** Opening Extracted records block **

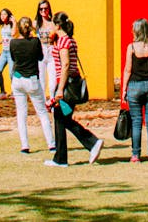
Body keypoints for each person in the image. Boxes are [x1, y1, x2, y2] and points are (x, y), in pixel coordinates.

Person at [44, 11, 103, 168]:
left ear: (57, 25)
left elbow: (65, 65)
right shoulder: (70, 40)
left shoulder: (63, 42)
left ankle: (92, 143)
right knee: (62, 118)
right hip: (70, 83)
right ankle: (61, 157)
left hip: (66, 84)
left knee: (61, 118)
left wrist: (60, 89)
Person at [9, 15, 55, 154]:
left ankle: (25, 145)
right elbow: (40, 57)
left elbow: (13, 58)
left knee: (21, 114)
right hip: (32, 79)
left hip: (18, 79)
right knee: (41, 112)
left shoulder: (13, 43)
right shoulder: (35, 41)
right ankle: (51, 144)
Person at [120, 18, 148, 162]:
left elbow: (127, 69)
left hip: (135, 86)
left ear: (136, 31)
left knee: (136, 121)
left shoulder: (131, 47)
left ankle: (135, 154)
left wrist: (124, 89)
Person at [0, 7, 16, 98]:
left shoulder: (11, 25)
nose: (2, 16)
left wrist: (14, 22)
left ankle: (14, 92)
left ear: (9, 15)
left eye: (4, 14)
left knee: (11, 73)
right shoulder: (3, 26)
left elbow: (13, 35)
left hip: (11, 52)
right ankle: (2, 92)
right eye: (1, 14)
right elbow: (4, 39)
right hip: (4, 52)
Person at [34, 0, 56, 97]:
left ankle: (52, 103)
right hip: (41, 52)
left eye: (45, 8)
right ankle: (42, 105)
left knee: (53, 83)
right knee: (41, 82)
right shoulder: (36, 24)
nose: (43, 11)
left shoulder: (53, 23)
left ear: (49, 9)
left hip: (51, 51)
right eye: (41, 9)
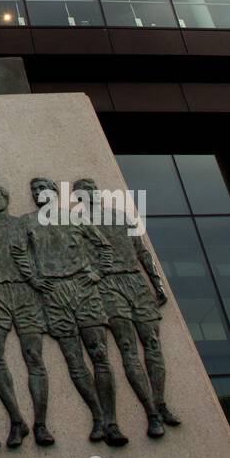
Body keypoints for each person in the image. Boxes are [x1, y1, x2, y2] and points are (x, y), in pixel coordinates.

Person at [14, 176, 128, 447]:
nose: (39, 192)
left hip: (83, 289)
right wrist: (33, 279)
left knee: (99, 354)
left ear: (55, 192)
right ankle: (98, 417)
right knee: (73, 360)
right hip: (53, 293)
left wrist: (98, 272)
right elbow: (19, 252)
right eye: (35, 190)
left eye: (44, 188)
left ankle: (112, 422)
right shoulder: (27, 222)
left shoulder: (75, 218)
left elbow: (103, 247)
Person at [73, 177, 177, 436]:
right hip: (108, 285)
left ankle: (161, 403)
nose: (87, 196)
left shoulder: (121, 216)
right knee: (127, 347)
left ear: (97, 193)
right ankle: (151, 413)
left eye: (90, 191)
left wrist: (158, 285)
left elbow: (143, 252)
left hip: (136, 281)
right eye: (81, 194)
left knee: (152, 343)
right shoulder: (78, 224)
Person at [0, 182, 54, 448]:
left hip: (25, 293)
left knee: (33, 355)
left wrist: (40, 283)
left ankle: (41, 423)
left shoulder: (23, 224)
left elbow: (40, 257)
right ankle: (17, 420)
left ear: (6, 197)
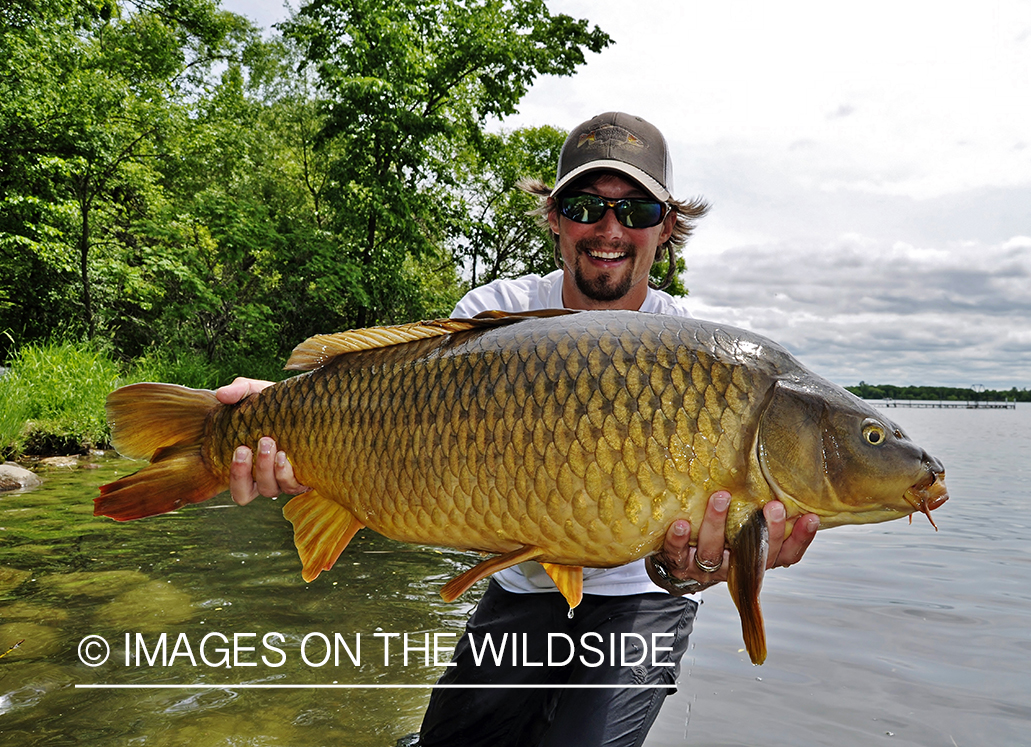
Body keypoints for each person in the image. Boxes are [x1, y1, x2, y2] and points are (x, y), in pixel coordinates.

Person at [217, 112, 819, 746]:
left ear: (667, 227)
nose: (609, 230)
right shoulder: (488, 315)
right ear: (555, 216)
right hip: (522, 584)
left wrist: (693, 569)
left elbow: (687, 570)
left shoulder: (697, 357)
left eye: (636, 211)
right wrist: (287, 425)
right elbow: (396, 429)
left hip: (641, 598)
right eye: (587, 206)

** Closing Extracted records block **

What you have to do: Could the entries be output exactly as written, but without their images?

Answer below:
Body keypoints for each person in the image. Boxes are [x1, y1, x2, y2] and points are (x, y), in pixel coordinates.

Person at [44, 11, 103, 168]:
left ear: (57, 25)
left elbow: (65, 65)
right shoulder: (70, 40)
left shoulder: (63, 42)
left ankle: (92, 143)
right knee: (62, 118)
right hip: (70, 83)
right ankle: (61, 157)
left hip: (66, 84)
left knee: (61, 118)
left wrist: (60, 89)
Person at [9, 15, 55, 154]:
left ankle: (25, 145)
right elbow: (40, 57)
left elbow: (13, 58)
left knee: (21, 114)
right hip: (32, 79)
left hip: (18, 79)
right knee: (41, 112)
left shoulder: (13, 43)
right shoulder: (35, 41)
right ankle: (51, 144)
Person at [120, 18, 148, 162]:
left elbow: (127, 69)
left hip: (135, 86)
left ear: (136, 31)
left knee: (136, 121)
left shoulder: (131, 47)
left ankle: (135, 154)
left wrist: (124, 89)
Person at [0, 7, 16, 98]:
left shoulder: (11, 25)
nose: (2, 16)
left wrist: (14, 22)
left ankle: (14, 92)
left ear: (9, 15)
left eye: (4, 14)
left knee: (11, 73)
right shoulder: (3, 26)
left elbow: (13, 35)
left hip: (11, 52)
right ankle: (2, 92)
right eye: (1, 14)
right elbow: (4, 39)
right hip: (4, 52)
Person at [34, 0, 56, 97]:
left ankle: (52, 103)
right hip: (41, 52)
left eye: (45, 8)
right ankle: (42, 105)
left knee: (53, 83)
right knee: (41, 82)
right shoulder: (36, 24)
nose: (43, 11)
left shoulder: (53, 23)
left ear: (49, 9)
left hip: (51, 51)
right eye: (41, 9)
Body keypoints for each person in the image. Boxes are [x1, y1, x2, y2] and points are (x, y), in pixel coordinates.

Person at [14, 176, 128, 447]:
nose: (39, 192)
left hip: (83, 289)
right wrist: (33, 279)
left knee: (99, 354)
left ear: (55, 192)
right ankle: (98, 417)
right knee: (73, 360)
right hip: (53, 293)
left wrist: (98, 272)
right elbow: (19, 252)
right eye: (35, 190)
left eye: (44, 188)
left ankle: (112, 422)
right shoulder: (27, 222)
left shoulder: (75, 218)
left elbow: (103, 247)
Person at [73, 177, 177, 436]:
right hip: (108, 285)
left ankle: (161, 403)
nose: (87, 196)
left shoulder: (121, 216)
right knee: (127, 347)
left ear: (97, 193)
right ankle: (151, 413)
left eye: (90, 191)
left wrist: (158, 285)
left elbow: (143, 252)
left hip: (136, 281)
right eye: (81, 194)
left knee: (152, 343)
right shoulder: (78, 224)
Person at [0, 182, 54, 448]:
left hip: (25, 293)
left knee: (33, 355)
left wrist: (40, 283)
left ankle: (41, 423)
left shoulder: (23, 224)
left elbow: (40, 257)
right ankle: (17, 420)
left ear: (6, 197)
Body keypoints for each person in the image. Boxes are [x1, y1, x2, y2] and points are (x, y), in pixel coordinates.

Person at [217, 112, 819, 746]:
left ear: (667, 227)
nose: (609, 230)
right shoulder: (488, 315)
right ear: (555, 216)
right hip: (522, 584)
left wrist: (693, 569)
left elbow: (687, 570)
left shoulder: (697, 357)
left eye: (636, 211)
right wrist: (287, 425)
right elbow: (396, 429)
left hip: (641, 598)
right eye: (587, 206)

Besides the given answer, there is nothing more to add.